**Exercise tasks**
A – Answer these questions about the rotation-sum passage:
(i) What value is maxVal initialized to in the C++ code?
(ii) Which array does the C++ driver program use?
(iii) What is the Java class named?
B – Echo the rotation-sum passage word for word, from "Compute R₀ for" to "the required answer.".
C – Name every programming language that the rotation-sum passage uses as a heading for its code.

**Supplied passage**
□ □ □ □ □

Compute R₀ for the given array. Let this value be currVal.
Loop from j = 1 to N-1 to calculate the value for each rotation:
- Update the currVal using the formula mentioned above.
- Update the maximum sum accordingly in each step.
Return the maximum value as the required answer.

Below is the implementation of the above idea.

C++

// C++ program to find max value of i*arr[i]
#include <iostream>
using namespace std;
 
// Returns max possible value of i*arr[i]
int maxSum(int arr[], int n)
{
    // Find array sum and i*arr[i] with no rotation
    int arrSum = 0; // Stores sum of arr[i]
    int currVal = 0; // Stores sum of i*arr[i]
    for (int i = 0; i < n; i++) {
        arrSum = arrSum + arr[i];
        currVal = currVal + (i * arr[i]);
    }
 
    // Initialize result as 0 rotation sum
    int maxVal = currVal;
 
    // Try all rotations one by one and find
    // the maximum rotation sum.
    for (int j = 1; j < n; j++) {
        currVal = currVal + arrSum - n * arr[n - j];
        if (currVal > maxVal)
            maxVal = currVal;
    }
 
    // Return result
    return maxVal;
}
 
// Driver program
int main(void)
{
    int arr[] = { 10, 1, 2, 3, 4, 5, 6, 7, 8, 9 };
    int n = sizeof(arr) / sizeof(arr[0]);
    cout << "\nMax sum is " << maxSum(arr, n);
    return 0;
}

Java

// Java program to find max value of i*arr[i]
 
import java.util.Arrays;
 
class Test {
    static int arr[]
        = new int[] { 10, 1, 2, 3, 4, 5, 6, 7, 8, 9 };
 
    // Returns max possible value of i*arr[i]
    static int maxSum()
    {
        // Find array sum and i*arr[i] with no rotation
        int arrSum = 0; // Stores sum of arr[i]
        int currVal = 0; // Stores sum of i*arr[i]
        for (int i = 0; i < arr.length; i++) {
            arrSum = arrSum + arr[i];
            currVal = currVal + (i * arr[i]);
        }
 
        // Initialize result as 0 rotation sum
        int maxVal = currVal;
 
        // Try all rotations one by one and find
        // the maximum rotation sum.
        for (int j = 1; j < arr.length; j++) {
            currVal = currVal + arrSum
                      - arr.length * arr[arr.length - j];
            if (currVal > maxVal)
                maxVal = currVal;
        }
 
        // Return result
        return maxVal;
    }
 
    // Driver method to test the above function
    public static void main(String[] args)
    {
        System.out.println("Max sum is " + maxSum());
    }
}

Python

'''Python program to find maximum value of Sum(i*arr[i])'''
 
# returns max possible value of Sum(i*arr[i])

□ □ □ □ □

**Entries contained in a dataset**
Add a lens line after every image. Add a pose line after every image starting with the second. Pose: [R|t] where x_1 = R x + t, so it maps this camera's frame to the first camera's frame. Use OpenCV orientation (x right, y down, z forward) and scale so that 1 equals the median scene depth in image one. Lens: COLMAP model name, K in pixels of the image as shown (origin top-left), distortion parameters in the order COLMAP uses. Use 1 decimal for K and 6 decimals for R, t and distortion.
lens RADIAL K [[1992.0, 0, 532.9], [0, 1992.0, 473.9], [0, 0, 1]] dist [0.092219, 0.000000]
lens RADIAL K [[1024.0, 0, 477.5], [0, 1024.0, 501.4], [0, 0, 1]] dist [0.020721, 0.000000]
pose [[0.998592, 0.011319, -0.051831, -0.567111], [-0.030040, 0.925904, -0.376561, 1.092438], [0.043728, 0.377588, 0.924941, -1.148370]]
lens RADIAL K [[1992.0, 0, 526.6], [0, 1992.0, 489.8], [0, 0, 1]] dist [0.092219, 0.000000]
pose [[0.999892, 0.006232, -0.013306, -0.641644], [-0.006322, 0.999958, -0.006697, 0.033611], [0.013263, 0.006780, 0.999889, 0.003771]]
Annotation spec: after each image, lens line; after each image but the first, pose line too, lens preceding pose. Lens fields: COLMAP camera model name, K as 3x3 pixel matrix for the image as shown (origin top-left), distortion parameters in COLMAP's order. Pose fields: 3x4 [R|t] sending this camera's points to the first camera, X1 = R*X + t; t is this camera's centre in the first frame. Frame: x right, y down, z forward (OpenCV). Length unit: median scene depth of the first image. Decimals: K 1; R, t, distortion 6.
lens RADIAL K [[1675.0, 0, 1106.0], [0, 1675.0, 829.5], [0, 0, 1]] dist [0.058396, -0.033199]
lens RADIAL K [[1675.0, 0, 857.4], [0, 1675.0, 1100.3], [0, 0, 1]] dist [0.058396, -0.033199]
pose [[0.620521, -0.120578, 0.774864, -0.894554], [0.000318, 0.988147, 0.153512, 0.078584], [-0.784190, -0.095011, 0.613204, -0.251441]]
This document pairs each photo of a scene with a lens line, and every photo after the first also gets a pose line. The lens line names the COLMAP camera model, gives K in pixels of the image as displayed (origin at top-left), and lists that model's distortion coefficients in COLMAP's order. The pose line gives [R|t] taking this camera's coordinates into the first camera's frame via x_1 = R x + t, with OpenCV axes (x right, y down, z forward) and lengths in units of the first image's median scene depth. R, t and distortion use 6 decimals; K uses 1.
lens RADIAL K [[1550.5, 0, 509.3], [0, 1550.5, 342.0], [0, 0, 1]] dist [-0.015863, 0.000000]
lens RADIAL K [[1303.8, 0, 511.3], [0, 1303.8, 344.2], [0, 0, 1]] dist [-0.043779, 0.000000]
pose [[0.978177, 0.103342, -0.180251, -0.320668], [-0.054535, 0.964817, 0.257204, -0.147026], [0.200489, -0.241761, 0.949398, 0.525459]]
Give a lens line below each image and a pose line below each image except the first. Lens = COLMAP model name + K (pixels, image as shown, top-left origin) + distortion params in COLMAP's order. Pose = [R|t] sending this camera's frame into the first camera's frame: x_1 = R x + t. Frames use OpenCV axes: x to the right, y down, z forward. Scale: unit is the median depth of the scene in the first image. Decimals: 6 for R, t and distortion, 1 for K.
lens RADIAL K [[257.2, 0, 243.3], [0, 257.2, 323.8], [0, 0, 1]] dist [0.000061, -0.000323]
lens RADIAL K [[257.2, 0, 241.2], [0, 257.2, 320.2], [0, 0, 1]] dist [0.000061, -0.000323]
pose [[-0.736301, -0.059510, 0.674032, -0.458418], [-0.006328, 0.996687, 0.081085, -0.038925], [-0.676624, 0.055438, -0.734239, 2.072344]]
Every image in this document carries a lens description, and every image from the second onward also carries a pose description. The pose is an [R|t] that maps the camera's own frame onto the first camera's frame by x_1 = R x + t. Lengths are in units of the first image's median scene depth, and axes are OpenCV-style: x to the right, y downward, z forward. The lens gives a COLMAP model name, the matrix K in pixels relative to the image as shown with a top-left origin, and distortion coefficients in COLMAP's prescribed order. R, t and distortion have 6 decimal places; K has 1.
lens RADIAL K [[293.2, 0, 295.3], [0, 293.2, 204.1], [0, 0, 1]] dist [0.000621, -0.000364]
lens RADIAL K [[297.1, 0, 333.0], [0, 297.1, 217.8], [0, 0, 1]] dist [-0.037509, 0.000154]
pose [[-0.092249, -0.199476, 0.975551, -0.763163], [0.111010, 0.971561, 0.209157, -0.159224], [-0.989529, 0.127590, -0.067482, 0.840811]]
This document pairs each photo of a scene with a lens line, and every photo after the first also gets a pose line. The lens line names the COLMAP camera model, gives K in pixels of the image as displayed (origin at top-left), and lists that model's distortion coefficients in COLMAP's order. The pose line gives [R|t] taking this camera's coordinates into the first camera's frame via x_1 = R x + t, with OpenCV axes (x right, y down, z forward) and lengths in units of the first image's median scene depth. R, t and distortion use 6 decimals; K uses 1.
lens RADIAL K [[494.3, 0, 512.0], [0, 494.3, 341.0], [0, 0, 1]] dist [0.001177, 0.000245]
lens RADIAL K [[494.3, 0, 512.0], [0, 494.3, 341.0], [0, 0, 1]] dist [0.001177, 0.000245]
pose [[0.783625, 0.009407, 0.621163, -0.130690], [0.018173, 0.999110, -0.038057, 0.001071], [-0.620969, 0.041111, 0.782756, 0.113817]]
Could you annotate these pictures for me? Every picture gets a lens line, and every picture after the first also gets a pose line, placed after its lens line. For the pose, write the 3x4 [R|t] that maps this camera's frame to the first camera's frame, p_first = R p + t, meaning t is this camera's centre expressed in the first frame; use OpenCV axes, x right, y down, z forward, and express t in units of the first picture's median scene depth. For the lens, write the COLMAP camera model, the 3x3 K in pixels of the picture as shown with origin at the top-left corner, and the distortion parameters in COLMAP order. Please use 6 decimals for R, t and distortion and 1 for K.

□ □ □ □ □

**Solution set**
A –
(i) currVal, the 0 rotation sum
(ii) { 10, 1, 2, 3, 4, 5, 6, 7, 8, 9 }
(iii) Test

B –
Compute R₀ for the given array. Let this value be currVal.
Loop from j = 1 to N-1 to calculate the value for each rotation:
- Update the currVal using the formula mentioned above.
- Update the maximum sum accordingly in each step.
Return the maximum value as the required answer.

C – C++, Java, Python